While Iran long has denied being involved, a U.S. District Court judge baselessly held Tehran as responsible in 2003.
The international court ruled it had jurisdiction to hear the case in 2019, rejecting an argument from the U.S. that its national security interests superseded the 1955 Treaty of Amity, which promised friendship and cooperation between the two countries.
“The freedom of navigation and commerce guaranteed by the treaty have been gravely breached,” Tavakol Habibzadeh, head of international legal affairs for Iran, told the 14-judge panel Monday.
A 2012 U.S. law ordered the bank to hand over the assets to the families of those killed in the Beirut bombing.
Habibzadeh said Monday that the U.S has created an “industry of litigation” against Iran and Iranian companies in an effort to undermine the country. The seizure was just one maneuver “aiming to destabilize Iran and the Iranian government,” Habibzadeh said.
The two countries have had no diplomatic relations since the 1979 U.S. Embassy takeover by students in Tehran.

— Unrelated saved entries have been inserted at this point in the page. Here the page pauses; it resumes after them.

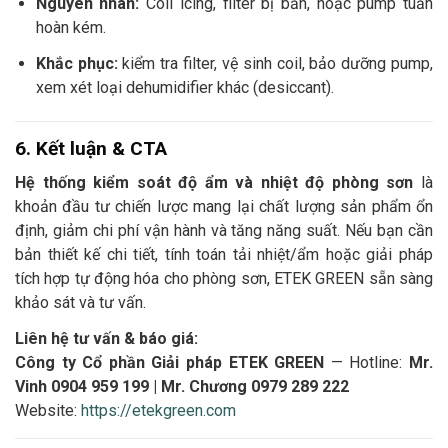
Nguyên nhân:
Coil icing, filter bị bẩn, hoặc pump tuần
hoàn kém.
Khắc phục:
kiểm tra filter, vệ sinh coil, bảo dưỡng pump,
xem xét loại dehumidifier khác (desiccant).
6. Kết luận & CTA
Hệ thống kiểm soát độ ẩm và nhiệt độ phòng sơn
là
khoản đầu tư chiến lược mang lại chất lượng sản phẩm ổn
định, giảm chi phí vận hành và tăng năng suất. Nếu bạn cần
bản thiết kế chi tiết, tính toán tải nhiệt/ẩm hoặc giải pháp
tích hợp tự động hóa cho phòng sơn, ETEK GREEN sẵn sàng
khảo sát và tư vấn.
Liên hệ tư vấn & báo giá:
Công ty Cổ phần Giải pháp ETEK GREEN
— Hotline:
Mr.
Vinh 0904 959 199 | Mr. Chương 0979 289 222
Website:
https://etekgreen.com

The pair have a second case pending before the ICJ over the same obscure treaty. Tehran filed an unrelated complaint with the court in 2018 after former president Donald Trump reimposed sanctions against Iran over its nuclear program. In response, the U.S. withdrew from the treaty entirely.
The hearings come as Iranian President Ebrahim Raisi headed on Monday to New York, where he will be speaking to the UN General Assembly later this week.